Can’t read a compass or map

Some 200 mosques in Islam’s holiest city, Mecca, point the wrong way for prayers, reports from Saudi Arabia say.
All mosques have a niche showing the direction of the most sacred Islamic site, the Kaaba, an ancient cube-like building in Mecca’s Grand Mosque. But people looking down from recently built high-rises in Mecca found the niches in many older mosques were not pointing directly towards the Kaaba.
That’s the way guys, you keep working on the real problems of the world and us western folk will worry about the small stuff. You know science, maths, art, research and development, health, disease, transport……

3 comments

  • Kev

    “science, maths, art,”
    They may be having hassles aligning Mecca in 2009, but from about the ninth to the fourteenth century, Islamic mathematicians developed many of the principles and concepts modern maths and science is built on. ( See Mathematical Association of America website – article by Keith Devlin, Executive Director of the Center for the Study of Language and Information at Stanford University) –
    http://www.maa.org/devlin/devlin_0708_02.html

    And when it comes to art and architecture, there’s the Taj Mahal, the Mezquita of Cordoba (now a catholic cathedral – we ripped it off them in 1236, although it had originally been built as a Christian shrine), and the Alhambra.
    Back then, my Celtic ancestors were running around with Brian Boru stoushing with the Vikings.

  • I’m very well aware of how great they were and of their contribution to life but it all stopped in about the 12 century.

    Why?

  • Kev

    Good question, and what I don’t know about the history of Islam would fill a library, but I know the golden age was around the last half of the first millenium and the first half of the second.

    When I was a kid I used to think the crusades were responsible for the decline, but apparently the Mongols had more to do with the demise of the Caliphates than Christian knights.

    The industrial revolution brought rapid changes to Europe but Islamic countries were left behind in the rush.
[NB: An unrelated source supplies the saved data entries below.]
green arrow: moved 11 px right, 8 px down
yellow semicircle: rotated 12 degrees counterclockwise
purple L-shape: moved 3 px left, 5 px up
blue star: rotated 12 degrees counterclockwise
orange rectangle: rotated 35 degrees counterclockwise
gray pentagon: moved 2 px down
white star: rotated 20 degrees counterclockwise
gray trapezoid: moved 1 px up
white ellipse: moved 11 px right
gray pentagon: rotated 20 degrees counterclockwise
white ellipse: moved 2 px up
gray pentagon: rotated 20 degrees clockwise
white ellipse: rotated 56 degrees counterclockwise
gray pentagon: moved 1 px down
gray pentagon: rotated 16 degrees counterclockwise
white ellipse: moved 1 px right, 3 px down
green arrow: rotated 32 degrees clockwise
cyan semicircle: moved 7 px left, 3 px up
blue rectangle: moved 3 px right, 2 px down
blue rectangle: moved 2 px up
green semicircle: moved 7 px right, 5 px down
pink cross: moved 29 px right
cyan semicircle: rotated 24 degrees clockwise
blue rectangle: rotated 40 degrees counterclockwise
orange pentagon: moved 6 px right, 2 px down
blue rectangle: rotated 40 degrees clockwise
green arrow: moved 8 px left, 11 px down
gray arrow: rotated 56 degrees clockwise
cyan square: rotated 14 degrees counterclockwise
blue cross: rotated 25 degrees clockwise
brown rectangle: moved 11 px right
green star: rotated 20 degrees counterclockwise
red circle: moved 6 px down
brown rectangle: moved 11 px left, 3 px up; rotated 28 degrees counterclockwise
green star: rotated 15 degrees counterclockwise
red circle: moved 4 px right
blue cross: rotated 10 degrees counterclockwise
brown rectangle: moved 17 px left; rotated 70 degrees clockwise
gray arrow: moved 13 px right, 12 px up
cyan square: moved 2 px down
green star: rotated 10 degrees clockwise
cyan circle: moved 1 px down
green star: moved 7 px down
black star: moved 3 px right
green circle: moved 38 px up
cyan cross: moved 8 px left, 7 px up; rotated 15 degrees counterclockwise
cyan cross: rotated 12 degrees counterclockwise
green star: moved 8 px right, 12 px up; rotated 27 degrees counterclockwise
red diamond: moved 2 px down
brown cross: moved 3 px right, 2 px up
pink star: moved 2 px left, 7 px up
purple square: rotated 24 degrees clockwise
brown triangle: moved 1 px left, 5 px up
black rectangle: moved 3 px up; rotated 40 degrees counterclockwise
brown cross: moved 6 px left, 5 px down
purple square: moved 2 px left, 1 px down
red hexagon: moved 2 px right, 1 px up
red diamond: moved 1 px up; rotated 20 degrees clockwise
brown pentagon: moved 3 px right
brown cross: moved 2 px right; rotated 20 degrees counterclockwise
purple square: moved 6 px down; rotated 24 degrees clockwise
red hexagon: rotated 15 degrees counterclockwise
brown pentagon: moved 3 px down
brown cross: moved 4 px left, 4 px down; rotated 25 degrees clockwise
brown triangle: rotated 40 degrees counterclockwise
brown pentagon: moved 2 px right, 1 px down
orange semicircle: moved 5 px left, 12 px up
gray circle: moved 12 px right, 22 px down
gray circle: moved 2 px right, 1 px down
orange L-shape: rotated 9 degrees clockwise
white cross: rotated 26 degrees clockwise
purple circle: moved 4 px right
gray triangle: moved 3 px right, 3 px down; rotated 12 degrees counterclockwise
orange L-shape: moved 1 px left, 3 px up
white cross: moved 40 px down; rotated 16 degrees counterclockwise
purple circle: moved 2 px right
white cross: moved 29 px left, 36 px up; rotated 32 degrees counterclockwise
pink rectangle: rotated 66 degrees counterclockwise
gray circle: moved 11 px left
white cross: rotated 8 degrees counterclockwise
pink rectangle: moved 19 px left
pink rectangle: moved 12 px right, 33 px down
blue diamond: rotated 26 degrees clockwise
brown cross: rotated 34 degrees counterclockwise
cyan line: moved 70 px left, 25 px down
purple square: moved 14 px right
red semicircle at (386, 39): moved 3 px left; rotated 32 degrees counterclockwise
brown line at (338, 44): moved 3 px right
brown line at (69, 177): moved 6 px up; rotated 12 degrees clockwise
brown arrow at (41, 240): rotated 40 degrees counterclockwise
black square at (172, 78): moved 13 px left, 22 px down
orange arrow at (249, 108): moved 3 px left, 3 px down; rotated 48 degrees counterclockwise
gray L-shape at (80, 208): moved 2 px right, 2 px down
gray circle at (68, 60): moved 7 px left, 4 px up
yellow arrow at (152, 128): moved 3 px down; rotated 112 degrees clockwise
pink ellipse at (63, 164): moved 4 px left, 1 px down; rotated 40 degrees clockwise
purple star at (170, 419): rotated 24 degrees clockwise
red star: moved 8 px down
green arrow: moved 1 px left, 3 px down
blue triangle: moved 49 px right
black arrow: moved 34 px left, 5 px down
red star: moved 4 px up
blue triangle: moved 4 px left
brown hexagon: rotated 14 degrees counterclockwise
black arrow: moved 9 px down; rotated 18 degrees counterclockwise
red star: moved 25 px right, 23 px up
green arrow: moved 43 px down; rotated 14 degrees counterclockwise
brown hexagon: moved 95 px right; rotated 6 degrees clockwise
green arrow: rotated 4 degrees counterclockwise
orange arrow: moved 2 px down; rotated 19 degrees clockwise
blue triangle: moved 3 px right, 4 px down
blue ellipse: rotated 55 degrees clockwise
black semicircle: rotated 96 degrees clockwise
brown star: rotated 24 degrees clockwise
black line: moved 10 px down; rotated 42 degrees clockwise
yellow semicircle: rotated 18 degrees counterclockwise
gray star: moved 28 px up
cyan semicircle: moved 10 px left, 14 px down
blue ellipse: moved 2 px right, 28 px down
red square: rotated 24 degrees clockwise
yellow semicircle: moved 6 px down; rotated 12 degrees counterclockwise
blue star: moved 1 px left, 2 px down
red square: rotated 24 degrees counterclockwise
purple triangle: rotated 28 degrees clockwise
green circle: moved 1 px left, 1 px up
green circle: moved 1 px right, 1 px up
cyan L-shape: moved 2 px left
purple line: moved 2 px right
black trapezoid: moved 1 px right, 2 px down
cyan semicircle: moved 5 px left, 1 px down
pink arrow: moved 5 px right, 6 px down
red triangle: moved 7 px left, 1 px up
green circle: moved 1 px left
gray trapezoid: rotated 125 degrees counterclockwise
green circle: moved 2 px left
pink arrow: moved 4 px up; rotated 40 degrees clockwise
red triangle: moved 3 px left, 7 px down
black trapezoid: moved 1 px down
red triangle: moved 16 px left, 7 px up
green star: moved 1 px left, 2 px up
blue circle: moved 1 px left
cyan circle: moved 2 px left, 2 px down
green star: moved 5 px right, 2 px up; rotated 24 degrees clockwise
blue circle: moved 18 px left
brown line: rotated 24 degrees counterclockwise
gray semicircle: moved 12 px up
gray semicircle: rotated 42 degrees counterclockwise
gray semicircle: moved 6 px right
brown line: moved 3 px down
The last example of an Islamic empire were the Ottomans, and they fizzled after backing Germany in WW1.

    They’d also lost their capacity to project power offshore well before WW1, and their influence disolved in the face of western colonial expansion. They still left behind strong Islamic communities in North Africa, India, and Indonesia, and anywhere else the Arab traders went.

    More relevant to this millenium is perhaps a yearning for past glories which has been used by a succession of pseudo leaders from Nasser through Saddam to Ahmadinejad.

    The Caliphates were just as inclined to fight each other as to cooperate. Not much has changed with the advent of Islamic nation states – although the West has probably done more to unite them than at other any other time in recent history by our support of Israel. Don’t get me wrong – I’m not saying we shouldn’t continue to support Israel, but we do need to understand how this is viewed by most Muslims.

    What has remained strong through all this time is the observance of their religion, although again, it is riddled by schisms. This is where they part company with the West, in that our preoccupation with personal freedom is counter to the basic understanding in Islam that the religion is about total submission to God. We’ve moved away from that towards materialism – they haven’t.

    Many years ago, purely for the hell of it, I studied Islam as part of a course on comparative religion at U of Q. Admittedly, the focus of the course was on what the various beliefs had in common, rather than what was different, but the Islam I studied in 1972 is vastly different from how it’s characterized in the media today. I learned about a religion of peace and compassion.

    So the question to ask is probably not only why they’re no longer world leaders in science, the arts and technology, but why we view them so differently since 11th Sept 2001.
    Herein lies the tragedy…

    The damage done on that day goes way beyond the loss of life in Washington and New York. What was damaged – perhaps irrevocably – was an understanding that what makes Christians and Muslims similar is greater than what separates them. This, of course, was OBL’s intention.

    But the “why” questions are always the most productive. Asking them must be an an ex-military intelligence tendency.